Le recensement général de la population conduit par le Haut-Commissariat au Plan, dont Chakib Benmoussa est désormais le Haut-Commissaire, est une radiographie de l’état de notre pays et de nos concitoyens marocains. L’exercice est fastidieux et requiert de la rigueur pour produire avec exhaustivité cette cartographie démographique, sociale et économique du Royaume. Mais, à l’ère de la Data, les données compilées et traitées par le HCP sont cruciales pour qui veut comprendre les changements structurels que connait le Maroc et comment sa population en est impactée.

Ce ne sera certainement pas le chiffre le plus commenté, mais c’est une des raisons d’être de ce type d’enquêtes nationales, entre 2014 et 2024, la population a augmenté avec un taux d’accroissement annuel moyen de 0,85 %, en baisse par rapport à la période 2004-2014 où il s’établissait à 1,25 %. Plus précisément, l’Indice Synthétique de la Fécondité (ISF), exprimé en nombre moyen d’enfants par femme, est passé de 2,5 en 2004 à 2,2 en 2014, pour atteindre 1,97 en 2024. Ce niveau de fécondité est désormais inférieur au seuil de remplacement des générations, qui est de 2,1 enfants par femme.

Et, la tendance à la baisse de la fécondité concerne à la fois les femmes urbaines et rurales, avec un ISF par femme en milieu urbain de 1,77 en 2024 contre 2,01 en 2014, et de 2,37 en 2024 contre 2,55 en 2014 en milieu rural.

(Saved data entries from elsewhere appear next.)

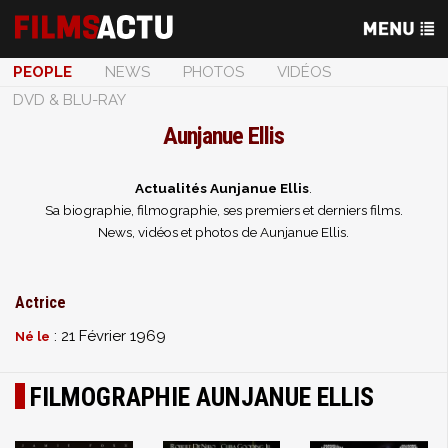
PEOPLE
NEWS
PHOTOS
VIDÉOS
DVD & BLU-RAY
Aunjanue Ellis
Actualités Aunjanue Ellis
.
Sa biographie, filmographie, ses premiers et derniers films.
News, vidéos et photos de Aunjanue Ellis.
Actrice
: 21 Février 1969
Né le
FILMOGRAPHIE AUNJANUE ELLIS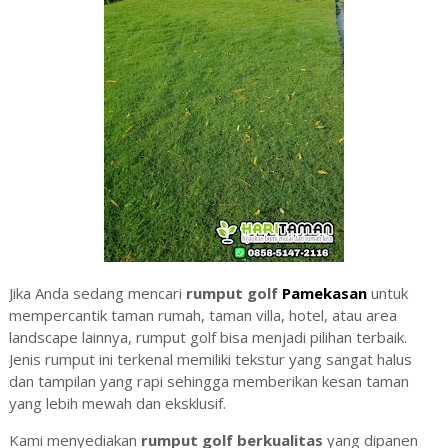
Jika Anda sedang mencari
rumput golf
Pamekasan
untuk
mempercantik taman rumah, taman villa, hotel, atau area
landscape lainnya, rumput golf bisa menjadi pilihan terbaik.
Jenis rumput ini terkenal memiliki tekstur yang sangat halus
dan tampilan yang rapi sehingga memberikan kesan taman
yang lebih mewah dan eksklusif.
Kami menyediakan
rumput golf berkualitas
yang dipanen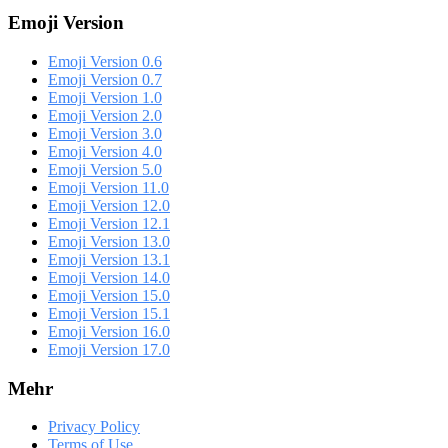
Emoji Version
Emoji Version 0.6
Emoji Version 0.7
Emoji Version 1.0
Emoji Version 2.0
Emoji Version 3.0
Emoji Version 4.0
Emoji Version 5.0
Emoji Version 11.0
Emoji Version 12.0
Emoji Version 12.1
Emoji Version 13.0
Emoji Version 13.1
Emoji Version 14.0
Emoji Version 15.0
Emoji Version 15.1
Emoji Version 16.0
Emoji Version 17.0
Mehr
Privacy Policy
Terms of Use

Les causes de cette baisse de la fécondité sont intimement liées au développement du pays, à une participation accrue de la Femme marocaine à la vie économique nationale et à un changement des priorités familiales dans un contexte économique qui n’est pas flamboyant pour les ménages, malgré les avancées indéniables de ces 25 dernières années. C’est cet état de fait qui devra être impacté dans la réforme à venir de la Moudawana, qui ne pourra pas faire l’impasse sur ce que les chiffres indiquent de l’état d’émancipation des femmes et le besoin de réévaluer la place qu’elles occupent autant que d’en garantir les droits les plus fondamentaux, acquis aux hommes.

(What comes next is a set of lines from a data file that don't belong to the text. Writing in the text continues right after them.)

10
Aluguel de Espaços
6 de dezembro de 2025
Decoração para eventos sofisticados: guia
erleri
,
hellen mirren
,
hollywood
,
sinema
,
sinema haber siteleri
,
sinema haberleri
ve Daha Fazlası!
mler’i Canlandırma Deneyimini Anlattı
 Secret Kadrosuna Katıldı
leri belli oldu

Le vieillissement de la population est le second symptôme majeur relevé par ce recensement national très attendu. La part des Marocains âgés de plus de 60 ans est passée de 9,4% en 2014 à 13,8% en 2024 avec un accroissement annuel moyen de 4,6% pendant cette période, nettement supérieur à celui de l’ensemble de la population qui s’établit à 0,85%. Et, avec ces chiffres, c’est aussi une autre réforme qui vient forcément à l’esprit, celle du système de retraites national, qui connait une crise profonde et qui risque de devenir une écharde pour l’avenir si elle n’est pas menée à bon port rapidement. Il faudra également repenser graduellement mais sûrement, notre modèle de société, afin de garantir que nos ainés continuent d’être traités avec le respect et la dignité qu’ils méritent, en ligne avec nos valeurs et notre culture sociale, entourés par leurs proches, et sans reproduire aveuglément les modèles occidentaux où se sont multipliés les mouroirs spécialisés.

Autre point marquant de l’enquête du HCP, le taux de chômage qui au deuxième trimestre 2024 est de 13,1%, mais qui est bien plus élevé chez les jeunes âgés de 15 à 24 ans (36,1%), les diplômés (19,4%) et les femmes (17,7%). Ces chiffres témoignent du chemin restant à parcourir pour le Maroc qui n’est pas encore complètement sorti de l’oued. La dynamique économique en cours portée par l’industrialisation du pays, la croissance du tourisme, les investissements énergétiques ou infrastructurels, entre autres, doivent aussi être porteurs d’un développement plus inclusif, pour les jeunes et les femmes d’une part, le milieu rural d’autre part et les régions par ailleurs. Parce que c’est un seul Maroc et un seul peuple marocain qui doit aller de l’avant, pas seulement une cohorte, une élite, concentrée dans une région économiquement hypertrophiée par rapport au reste du pays.